The Royal Worcester Bonzos

A group of Royal Worcester figures.  The two side figures are free-standing figurines, the middle one is a Pepper Pot - you can just see the perforated holes in his head.  They were designed by Frederick Gertner in 1929, and issued with the Worcester Model number 2855.  These three pictured were all made and date marked in 1930.  The figurines stand 2 inches tall, and the pepper pot is 3 inches.


Described as black & red, this rarer of the two figurines seems to be a 'reverse colour' Bonzo, though occasionally Studdy drew him in a black 'Negro' style image.

A more natural coloured Bonzo, officially described as Puce and Pink.  This figurine is probably one of my personal favourites of all the Bonzo memorabilia.

These two images show a blank mould of the Worcester Bonzo.  It is simply the natural porcelain as it comes out post firing, and glazed.  For some Worcester collectors, this is a better piece as no flaws can exist in the porcelain - a painted one can disguise small flaws in a piece.


Date code for 1930: 

Two views of the base showing the Royal Worcester mark and date code, and how they incorporated cute little paw prints on the underside of the paws.


The Royal Doulton Bonzos

Bonzo was produced by Royal Doulton in bone china over the period of 1922 to 1946 (of course there were very few done during WWII).

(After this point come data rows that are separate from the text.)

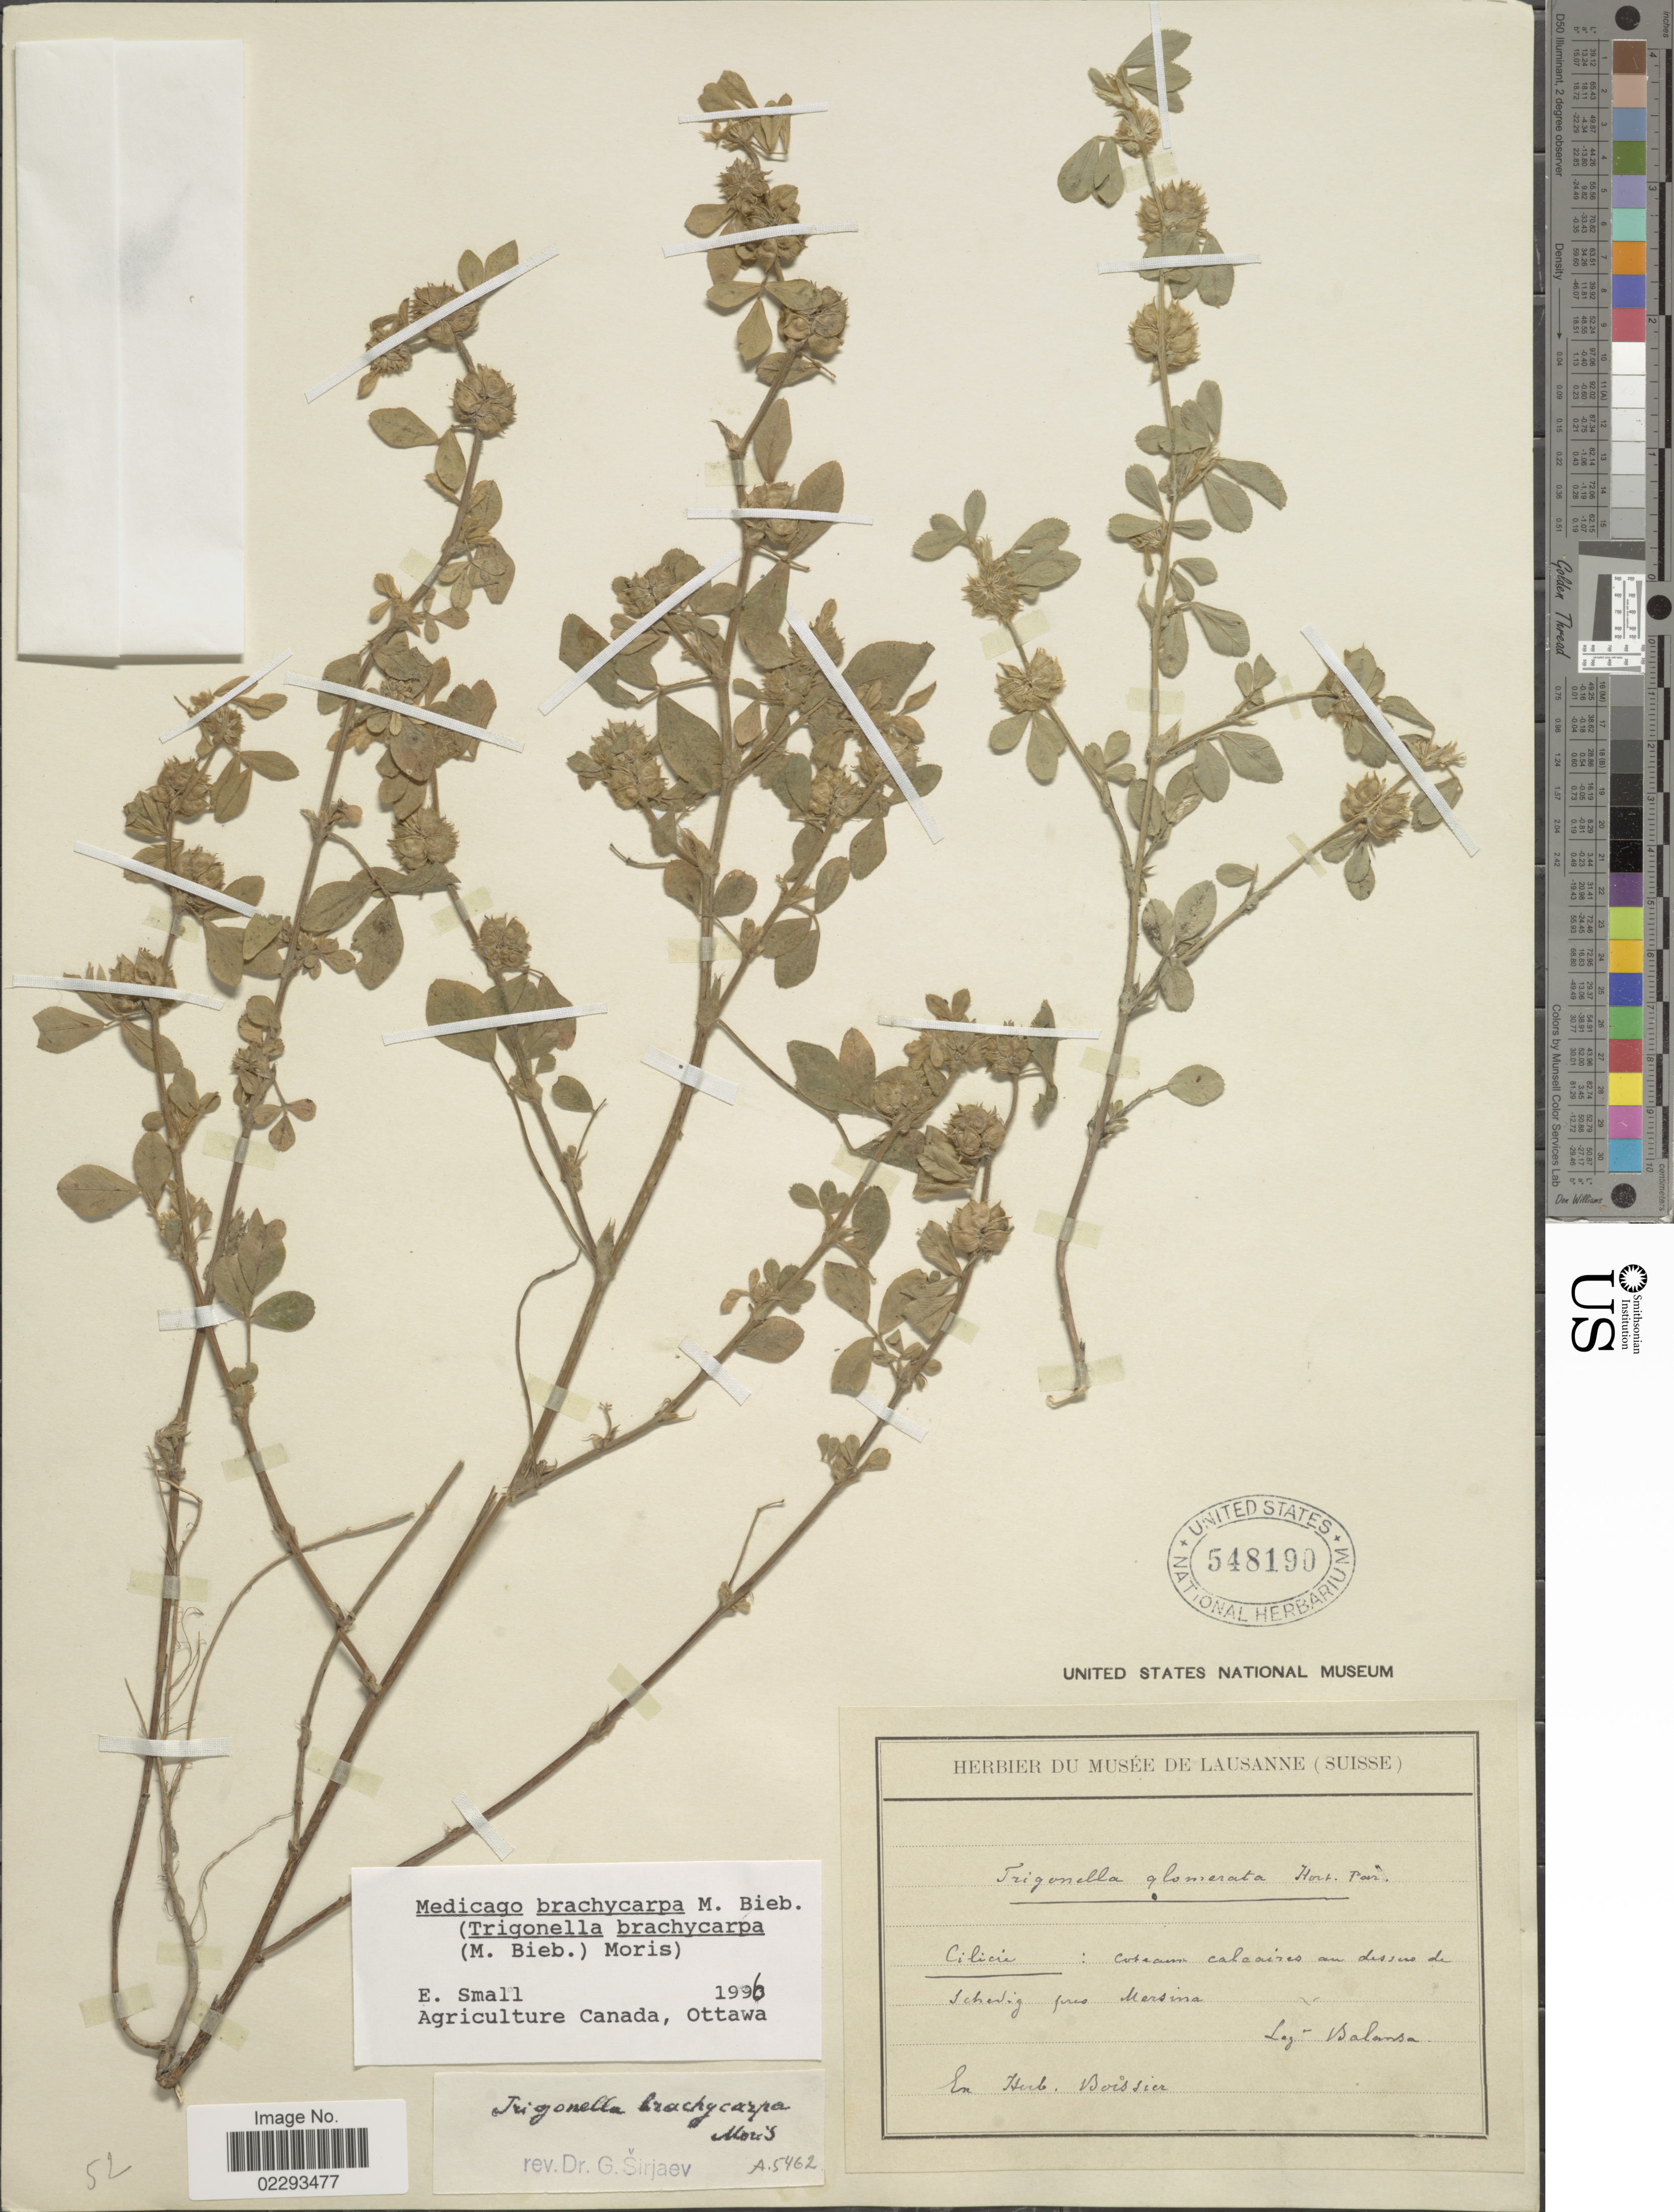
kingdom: Plantae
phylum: Tracheophyta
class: Magnoliopsida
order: Fabales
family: Fabaceae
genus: Medicago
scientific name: Medicago brachycarpa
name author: Fisch. ex M. Bieb.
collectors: -. Balansa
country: Turkey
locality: Cilicia: coteam calcaires an dessero de schevig pres Messina [interpreted]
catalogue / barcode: US 548190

They were produced in 4 styles with different coloring and shapes. The Bonzos were designed by Charles Noke, the Art Director of Royal Doulton at the time, and it is believed that they were favorites of his.

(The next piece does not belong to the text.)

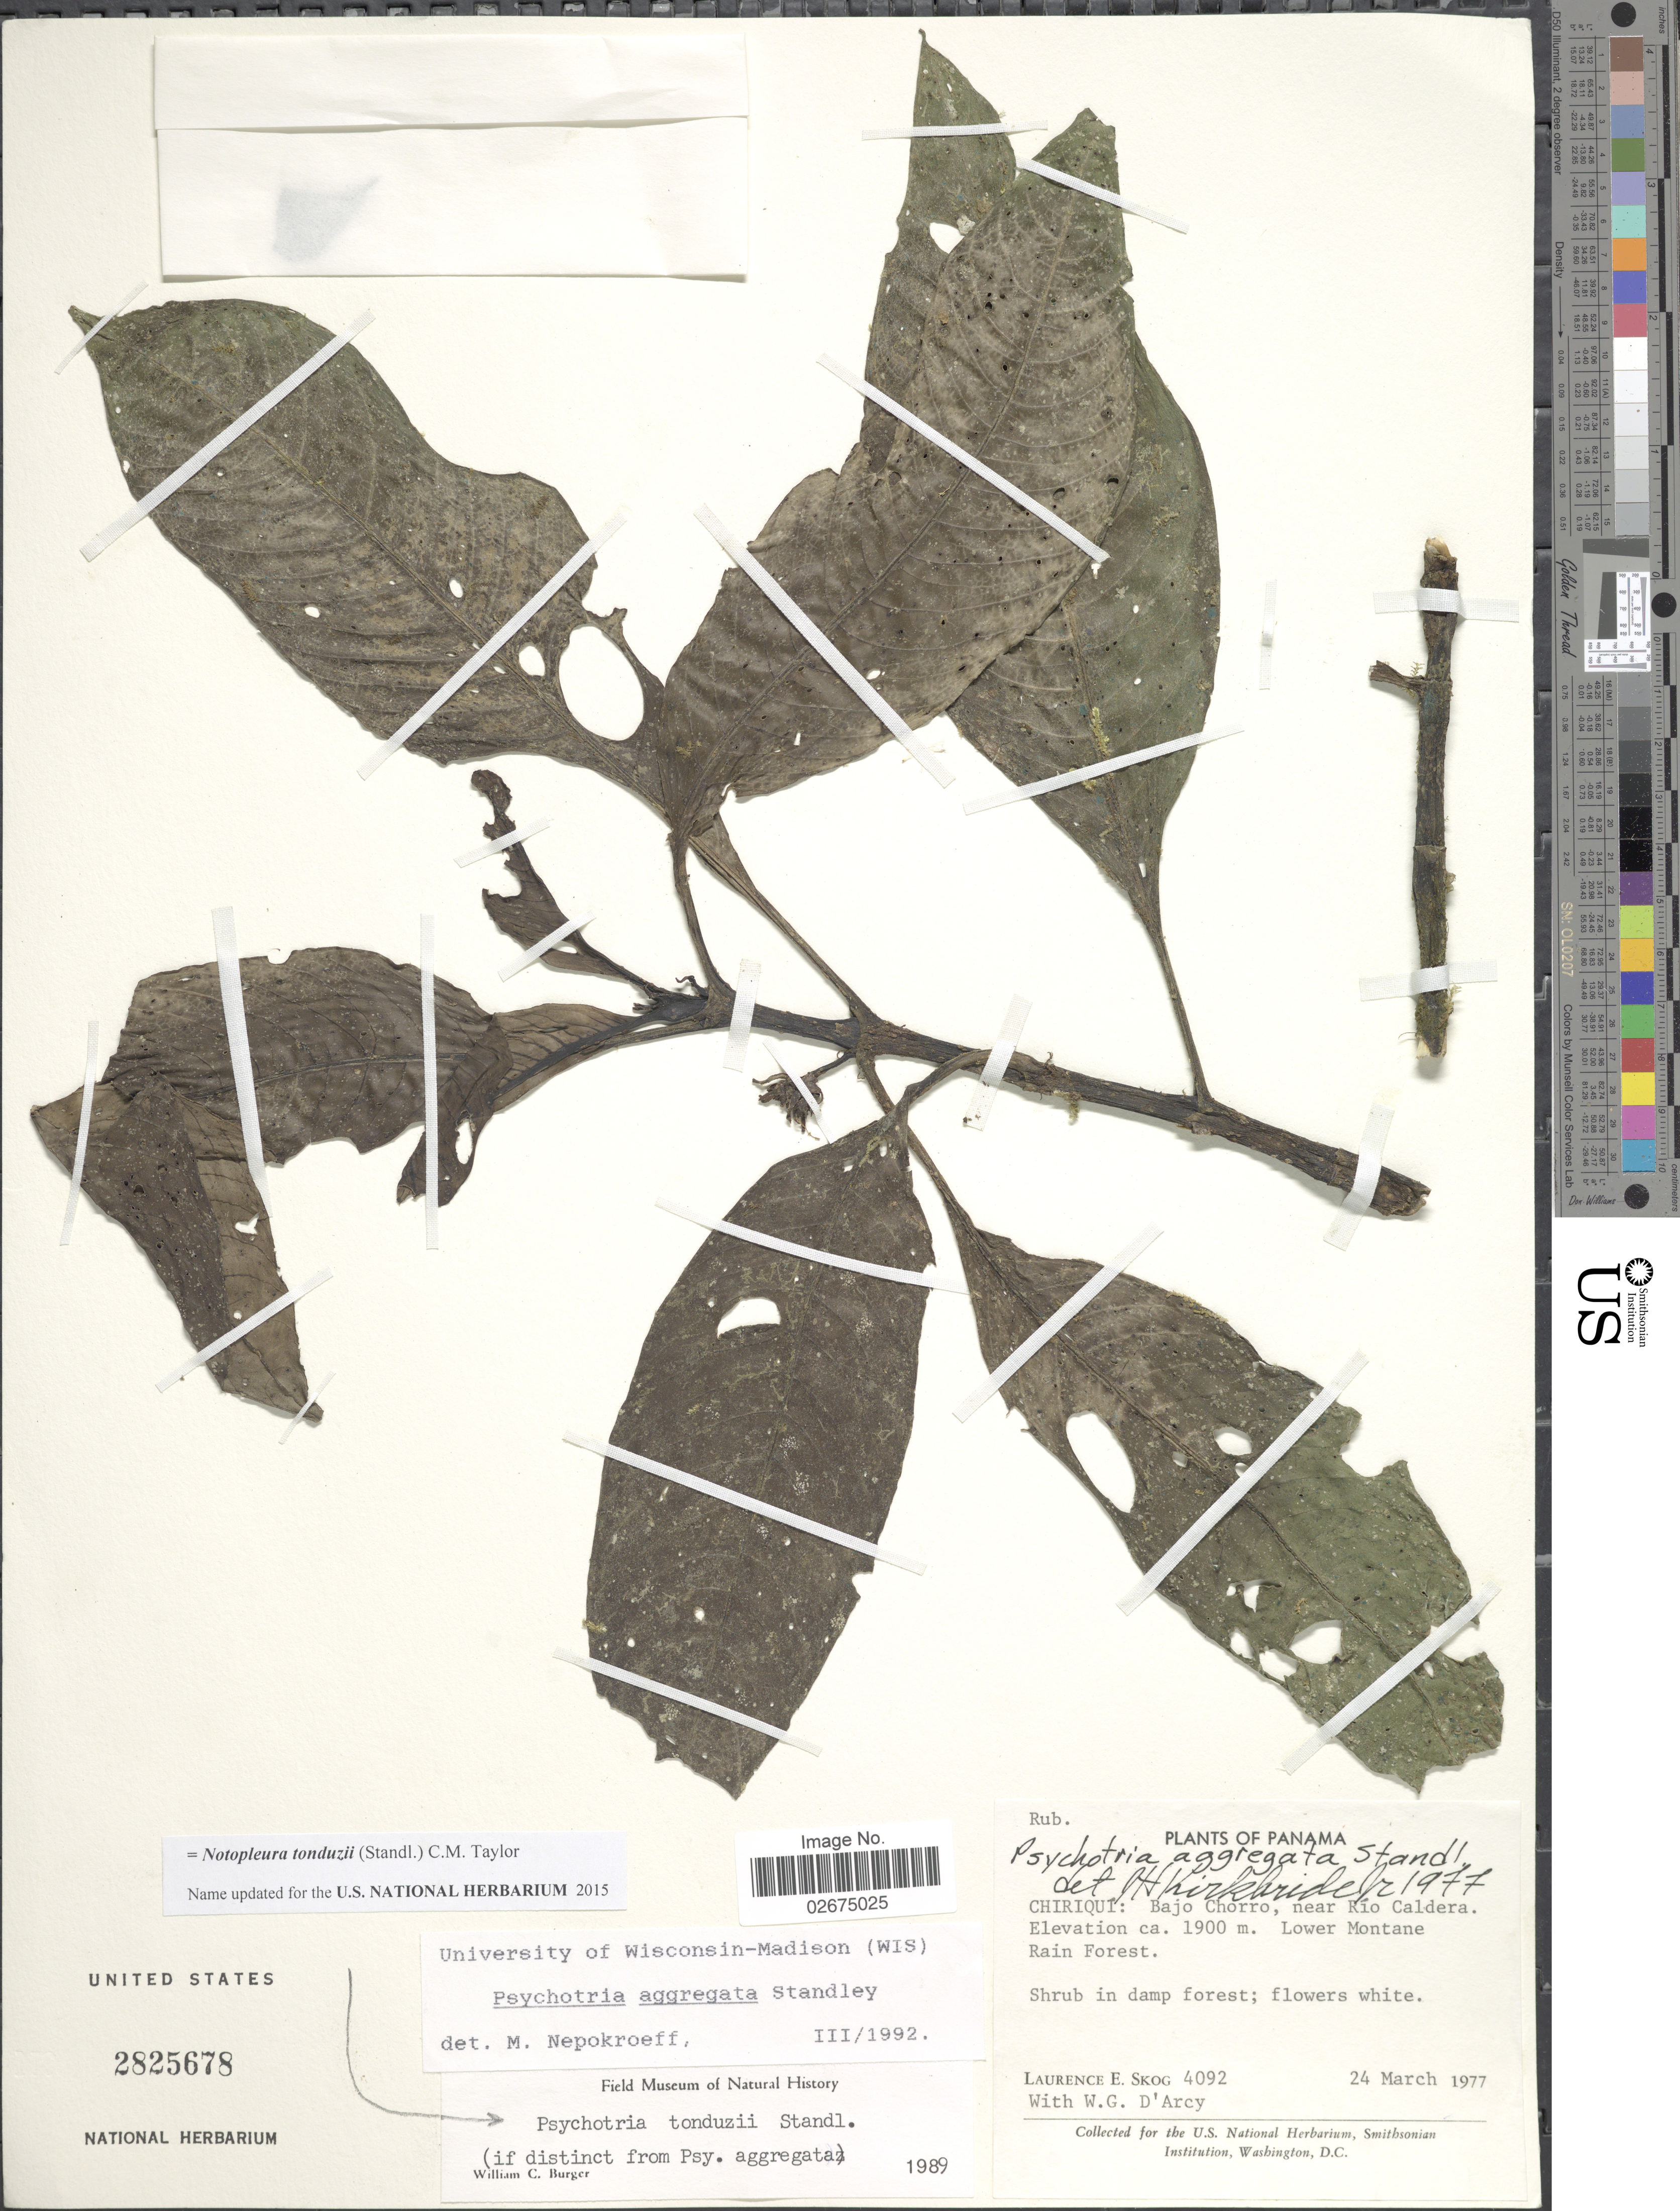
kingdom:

Style one, Bonzo lying down, was produced as HN 804 between 1922-36 and colored in cream with brown spots.  It has the abbreviated Royal Doulton Mark (Circle) due to its limited space on the small base. 


Style two (large mouth) was produced between 1923-36 as HN805A (green/purple), HN809 (yellow) and HN811 (blue). These all measured 2 inches in height and due to the very limited space on the base only carried the name 'Doulton'.


Other variants appear in this style such as shown in the photos of one decorated in cream with black spots.

Another extremely rare variant is the Jade version, which is an experimental reduction glaze that
Noke was trying to produce during this period. There are very few Jade pieces around as it was extremely
difficult to produce and there is no other record of Bonzo being done in this glaze or the other reduction glazes.

A view of the base, showing Doulton's mark and mould number.


Style three (small mouth) was produced between 1923-36 as HN805B (blue), HN 808 (yellow with brown spots), HN810 (green) and HN812 (Orange). These were smaller in size, 2 inches, and carried the same mark as Style one.  It is interesting to note that these figures were also produced to be mounted on a base (perhaps as a calendar, ashtray, etc) as  this was common with these small animals produced by Royal Doulton during this period.


Style four (large mouth with buttons) was produced between 1923-46 (with no production during the war years-WWII) as HN814 (cream with black buttons), HN815 (cream with red buttons), and HN826 (red). All these measured 2 inches in height and were marked with the word 'Doulton' on their base.